> **WORK INSTRUCTIONS**:
1 – Please update the passage on the peasant movements, starting at "The Communist Party of India (Marxist)" and ending at "to solve it.", so that "Jalpaiguri" takes the place of "Darjeeling".
2 – According to the passage on the peasant movements, in what year was the Communist Party of India (Marxist) born?

> **EXCERPT PROVIDED**:
▬▬▬▬▬▬▬▬▬▬
The Communist Party of India (Marxist)

which itself was born in 1964 when it split from the Communist Party of India developed two strands: one which argued that the situation in India was not yet ripe for revolution and the other led by a most articulate group of Siliguri sub-division of Darjeeling district under the leadership of Charu Majumdar. Ideological pressures for radicalization of CPI (M) politics were exerted by the Darjeeling District Committee. Even among the radicals there were those who favoured participation in the elections while the others proposed to shun the elections and socialize the masses against it. The former held to the primacy of the land problem and recommended mass struggles to solve it.

The Naxalbari peasant movement is related to the Tebhanga movement of Bengal where the Bengali weavers were exploited. Over a period of time, numerous struggles against such exploitation led to the emergence of Krishak Sabha. But such movements also suffered from various weaknesses.

The weakness of the movement was, there were two kinds of leadership. On the one hand, there was the urban-based leadership which claimed superior knowledge and status with regard to the manner in which the movement should be conducted. Among the rural leaders there were the indigenous rural leaders (e.g. Punjab, Rao Naresh Aich) and co-opted rural leaders like Kanu Sanyal, Panchang Sarkar, and urban leaders like Charu Majumdar. When most of the rural leaders were in prison the leadership passed into the hands of the urban leaders who were interested in systemic changes rather than a mere just redistribution of the produce. Charu Majumdar shifted the focus from narrow economic demands to capture of power. He wanted the annihilation of class enemies which in effect was indistinguishable from secret assassinations. As a result he drove the movement underground.

Ranga Rao made a study of the Peasant Movement in Telengana based on both secondary sources and fieldwork. He places the Communistled peasant movement in the wider context of other social movements which sprang up in Telengana in the beginning of the 20th century. The Telugu Literary Movement introduced ideas of renaissance and was against the Nizam’s establishment. Under the influence of the Indian National Congress and the Arya Samaj the Telengana elite gave a new direction to the activities of the Andhra Mahasabha in the 1930. They mobilized the public for the abolition of forced labour, untouchability and other social evils. They also demanded equal educational and economic opportunities and equal political representation for the Hindus.
▬▬▬▬▬▬▬▬▬▬
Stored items
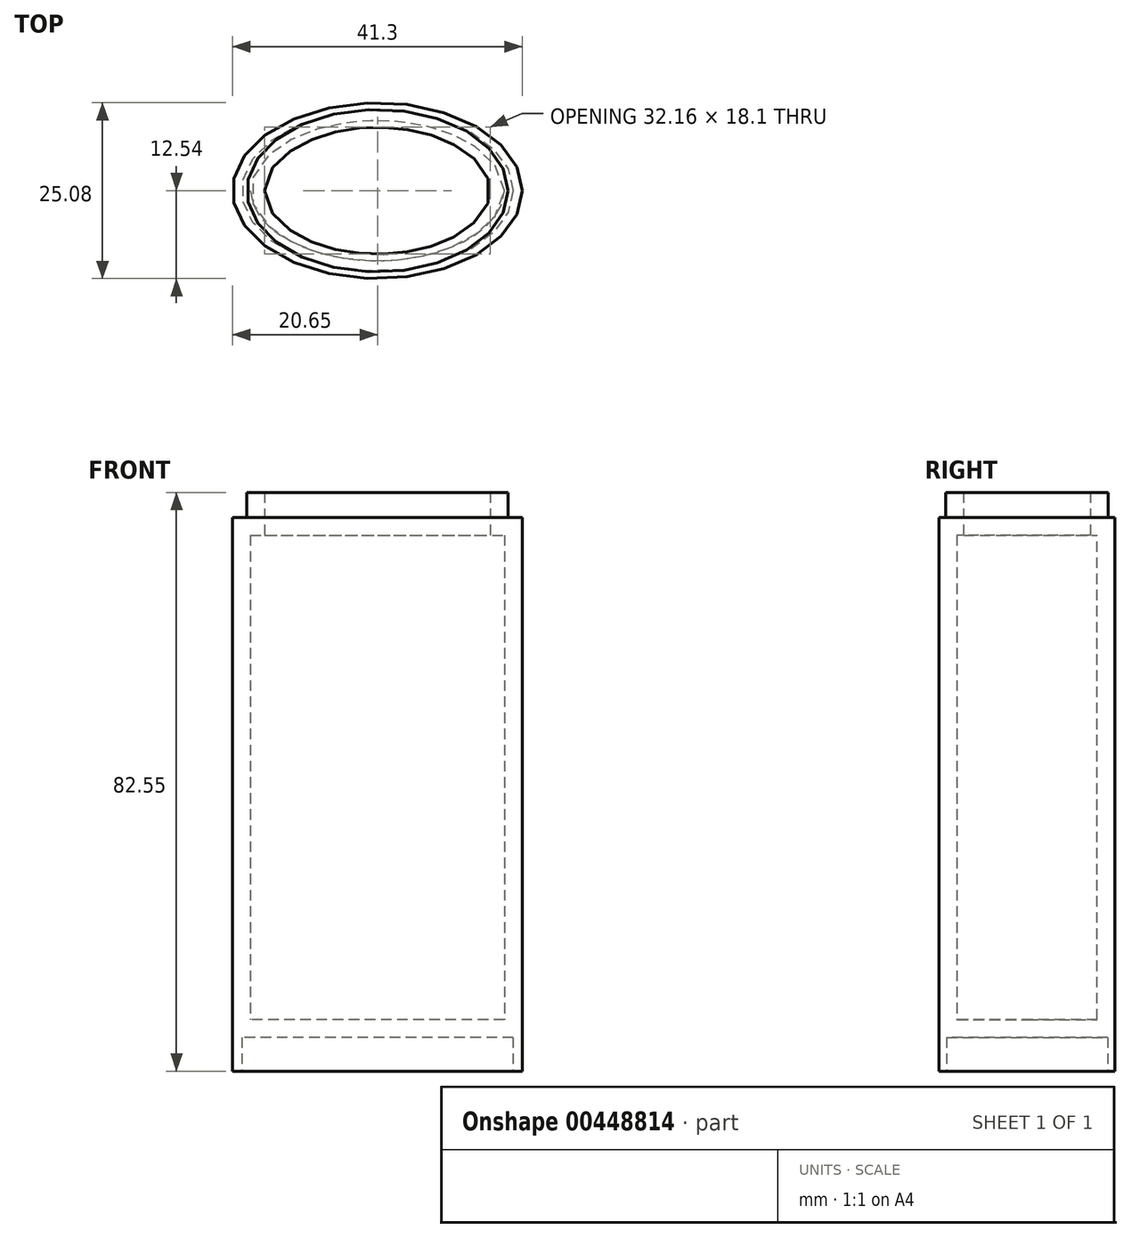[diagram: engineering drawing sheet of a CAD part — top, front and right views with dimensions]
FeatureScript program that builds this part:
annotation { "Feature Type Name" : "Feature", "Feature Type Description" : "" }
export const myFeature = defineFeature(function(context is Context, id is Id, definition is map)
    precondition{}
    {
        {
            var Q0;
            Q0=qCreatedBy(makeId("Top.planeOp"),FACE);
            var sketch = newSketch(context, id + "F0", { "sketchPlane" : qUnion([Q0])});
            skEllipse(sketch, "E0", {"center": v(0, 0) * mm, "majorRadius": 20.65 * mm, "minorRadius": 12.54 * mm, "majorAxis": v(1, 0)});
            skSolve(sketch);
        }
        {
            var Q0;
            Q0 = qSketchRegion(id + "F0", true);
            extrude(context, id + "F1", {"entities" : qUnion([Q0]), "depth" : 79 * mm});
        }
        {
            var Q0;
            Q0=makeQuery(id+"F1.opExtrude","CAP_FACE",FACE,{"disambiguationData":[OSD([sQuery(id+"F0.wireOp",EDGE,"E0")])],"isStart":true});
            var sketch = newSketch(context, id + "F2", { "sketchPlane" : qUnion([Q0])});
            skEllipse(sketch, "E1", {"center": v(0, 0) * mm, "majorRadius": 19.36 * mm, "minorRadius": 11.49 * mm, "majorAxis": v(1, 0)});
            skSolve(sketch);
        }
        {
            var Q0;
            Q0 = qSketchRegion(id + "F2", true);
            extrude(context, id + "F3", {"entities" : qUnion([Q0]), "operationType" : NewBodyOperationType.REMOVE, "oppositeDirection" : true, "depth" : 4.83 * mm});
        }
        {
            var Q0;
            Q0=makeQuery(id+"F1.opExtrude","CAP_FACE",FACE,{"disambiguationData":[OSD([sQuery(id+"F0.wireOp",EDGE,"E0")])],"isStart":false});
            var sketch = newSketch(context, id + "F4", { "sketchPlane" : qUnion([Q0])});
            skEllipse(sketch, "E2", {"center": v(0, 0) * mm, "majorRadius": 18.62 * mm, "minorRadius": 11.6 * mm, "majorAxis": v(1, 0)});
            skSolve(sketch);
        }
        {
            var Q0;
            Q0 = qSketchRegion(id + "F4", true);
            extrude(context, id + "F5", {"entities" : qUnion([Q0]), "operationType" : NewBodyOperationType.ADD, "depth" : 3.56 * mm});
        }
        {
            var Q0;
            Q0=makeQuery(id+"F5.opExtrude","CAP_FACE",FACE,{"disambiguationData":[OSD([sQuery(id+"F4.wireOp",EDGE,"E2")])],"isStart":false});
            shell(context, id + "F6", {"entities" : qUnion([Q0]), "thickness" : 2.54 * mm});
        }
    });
▬▬▬▬▬▬▬▬▬▬
> **REPLIES**:
1 –
The Communist Party of India (Marxist)

which itself was born in 1964 when it split from the Communist Party of India developed two strands: one which argued that the situation in India was not yet ripe for revolution and the other led by a most articulate group of Siliguri sub-division of Jalpaiguri district under the leadership of Charu Majumdar. Ideological pressures for radicalization of CPI (M) politics were exerted by the Jalpaiguri District Committee. Even among the radicals there were those who favoured participation in the elections while the others proposed to shun the elections and socialize the masses against it. The former held to the primacy of the land problem and recommended mass struggles to solve it.

2 – 1964